Could you please share a standalone console application (source code without compilation errors) with resource file(s) to demonstrate how you are implementing the LightCells API? Please zip the project prior attaching. We will check your sample soon.
@Mveerabaghu
Because you need to update the specific sheet and then resave the workbook to get the whole excel file with all worksheets(including those sheets without modification), we are afraid LightCells cannot help to achieve this goal. LightCells is mainly designed for streaming read from/write to excel file without keeping all cells data in memory. Because you need to re-save the workbook, all data of the workbook need to be kept in memory, so LightCells cannot decrease the memory cost for your scenario when keeping all data in memory.
If the large dataset has been split into many sheets in your template file and loading one sheet only every time does not require large amount of memory, LigthCells may be one possible solution:
- Load the template file with LoadFilter to load the sheet which you need to update only.
- Update the data in the loaded sheet
- Save the workbook with LightCells( Interface LightCellsDataProvider | Aspose.Cells for .NET API Reference). In the implementation of StartSheet, load the specific sheet only with LoadFilter from the template file, and then use the cells data in the newly loaded sheet to fill the objects to be saved(provided by StartRow and StartCell).
I am having an Excel of 1 GB , and using a dedicated Azure Function which has capacity to scale upto 14 GB memory and the function does the below operations
- Download the stream - takes approx 30 sec
- Initialize the workbook — bottleneck
- Update 1 worksheet
- Calculate workbook
- Get stream from workbook – bottleneck
- Upload to sharepoint.
the function goes unreachable starting point 3 and the max time out we can have is 10 minutes. As i understand available memory is not an issue in this case, still i m not able to accomplish on updating the workbook.
Could you share an approximate benchmark on file size Vs the CPU utilization and approximate time taken. this will help us to plan the infrastructure better, as at this point we dont not have any solution. is there a documentation around it?

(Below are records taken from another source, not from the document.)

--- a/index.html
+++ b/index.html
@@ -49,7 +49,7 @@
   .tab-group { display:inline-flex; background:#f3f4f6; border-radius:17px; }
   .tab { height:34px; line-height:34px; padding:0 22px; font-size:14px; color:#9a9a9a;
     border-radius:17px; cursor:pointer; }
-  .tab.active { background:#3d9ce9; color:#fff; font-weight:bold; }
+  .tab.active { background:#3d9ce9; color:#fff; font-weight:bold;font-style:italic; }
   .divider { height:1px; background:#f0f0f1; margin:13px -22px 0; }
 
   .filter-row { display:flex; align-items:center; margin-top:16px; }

Regarding the Issue ID(s): CELLSNET-54534, could we have some more details on what to expect in terms of
- maximum file size it would support
- exception handling around out of memory scenarios
- required infrastructure on this
- support for readonly workbooks or updates to selective sheets in an efficient way…
@Mveerabaghu
Thank you for your feedback. We will further investigate your issue. Once there is an update, we will notify you promptly.
hi team,
wanted to check if we have any updates on this issue as we are approaching end of year. Issue ID(s): CELLSNET-54534.

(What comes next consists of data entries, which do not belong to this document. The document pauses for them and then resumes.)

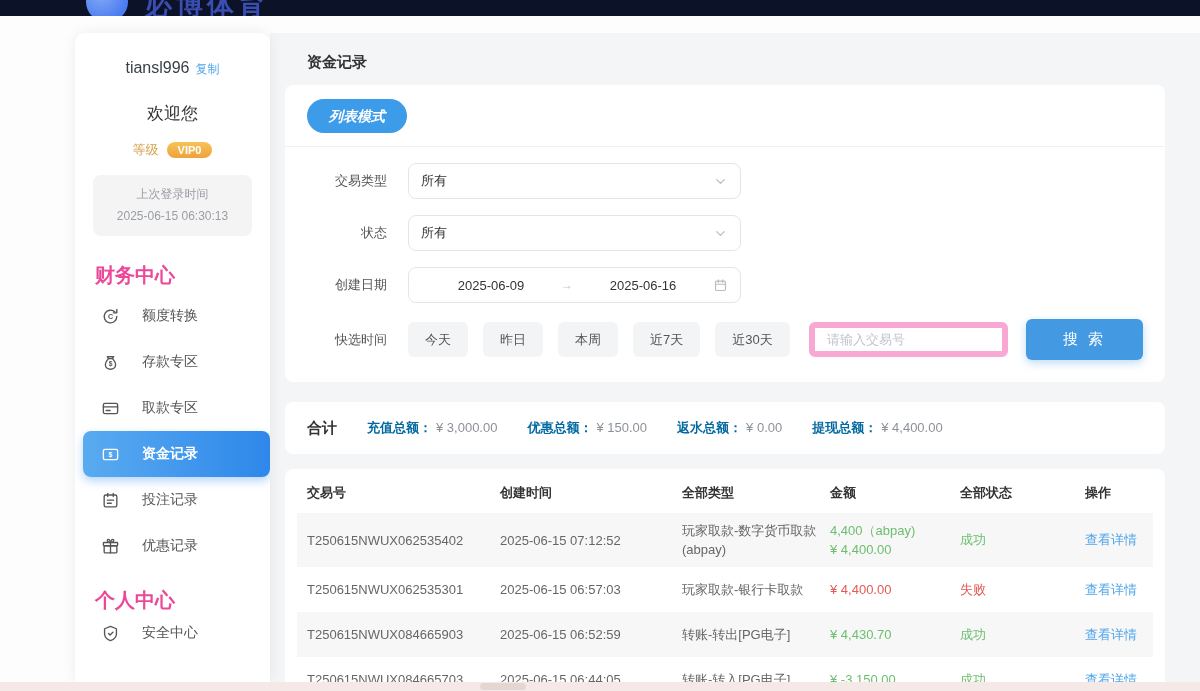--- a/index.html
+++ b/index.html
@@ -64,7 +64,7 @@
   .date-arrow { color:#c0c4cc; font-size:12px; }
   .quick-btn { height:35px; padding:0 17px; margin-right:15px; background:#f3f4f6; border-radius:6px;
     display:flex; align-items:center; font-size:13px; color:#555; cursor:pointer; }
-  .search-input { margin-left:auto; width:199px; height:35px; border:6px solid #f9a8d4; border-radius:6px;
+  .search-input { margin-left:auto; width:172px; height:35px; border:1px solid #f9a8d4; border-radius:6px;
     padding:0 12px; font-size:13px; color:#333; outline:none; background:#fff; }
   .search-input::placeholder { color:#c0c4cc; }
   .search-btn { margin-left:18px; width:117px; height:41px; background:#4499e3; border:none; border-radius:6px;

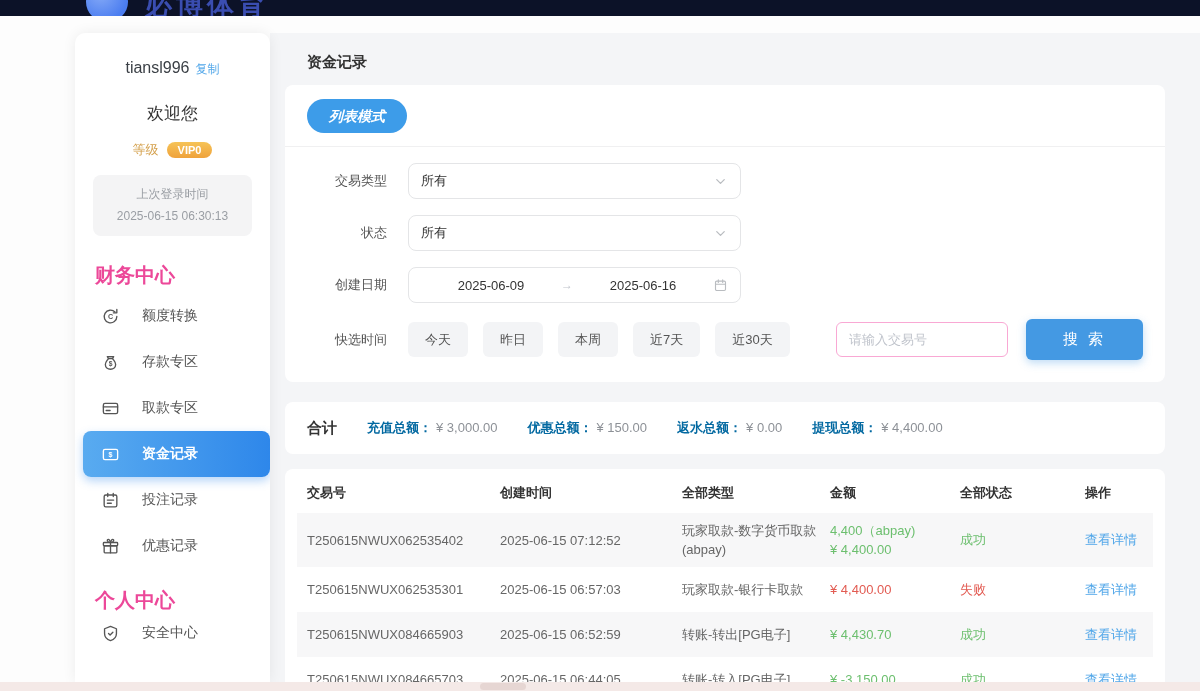--- a/index.html
+++ b/index.html
@@ -67,7 +67,7 @@
   .search-input { margin-left:auto; width:172px; height:35px; border:1px solid #f9a8d4; border-radius:6px;
     padding:0 12px; font-size:13px; color:#333; outline:none; background:#fff; }
   .search-input::placeholder { color:#c0c4cc; }
-  .search-btn { margin-left:18px; width:117px; height:41px; background:#4499e3; border:none; border-radius:6px;
+  .search-btn { margin-left:18px; width:117px; height:33px; background:#4499e3; border:none; border-radius:6px;
     color:#fff; font-size:15px; letter-spacing:3px; cursor:pointer;
     box-shadow:0 3px 8px rgba(68,153,227,.35); font-family:inherit; }
 

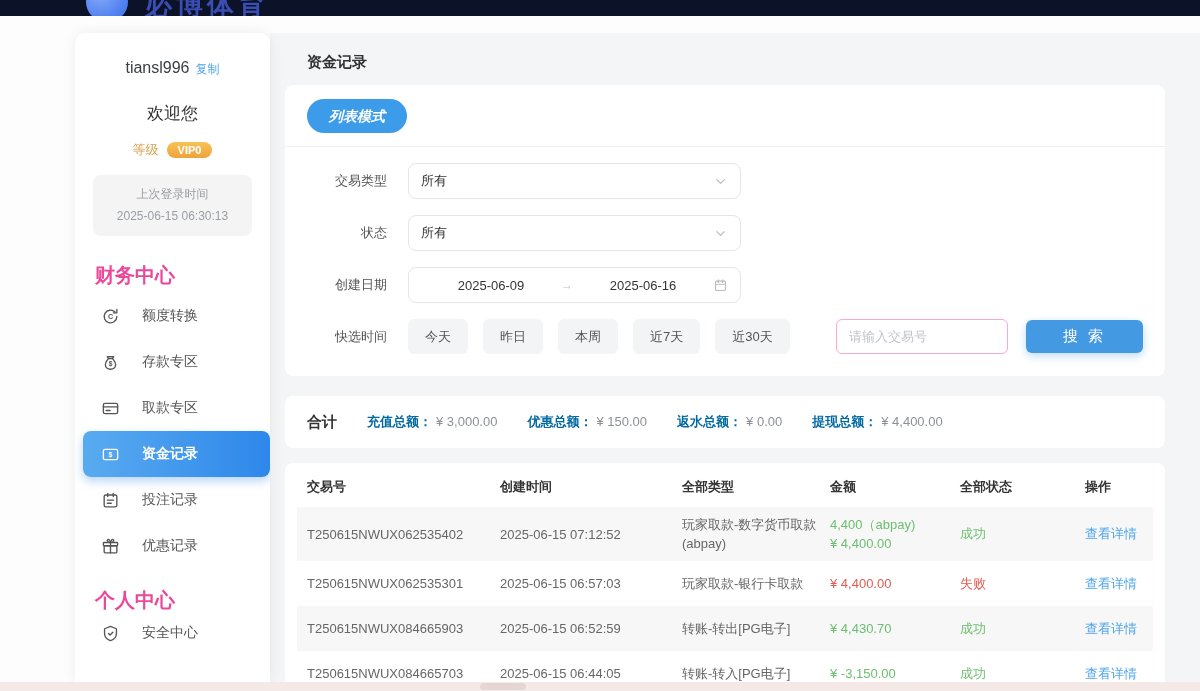--- a/index.html
+++ b/index.html
@@ -74,7 +74,7 @@
   .summary-card { margin-top:20px; height:52px; display:flex; align-items:center; padding:0 22px; }
   .summary-title { font-size:15px; font-weight:bold; color:#333; margin-right:30px; }
   .summary-item { margin-right:30px; font-size:13px; }
-  .summary-item b { color:#0369a1; }
+  .summary-item b { color:#ec4899; }
   .summary-item span { color:#8d9197; margin-left:4px; }
 
   .table-card { margin-top:15px; padding:4px 22px 0; height:235px; overflow:hidden; }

could you also share some details around this.
@Mveerabaghu,
We apologize, but the requested feature/issue has not been implemented/resolved yet. We will check if we can provide you with an estimated time of completion. We will get back to you soon.
@Mveerabaghu,
We plan to start this task in next month. We will try to implement the feature before the end of December 2024 (next month), provided there are no other higher priority or urgent tasks that may impede its progress.
ok thanks for the update! Keep us posted.
@Mveerabaghu,
Alright, we will provide you with new updates as soon as they become available.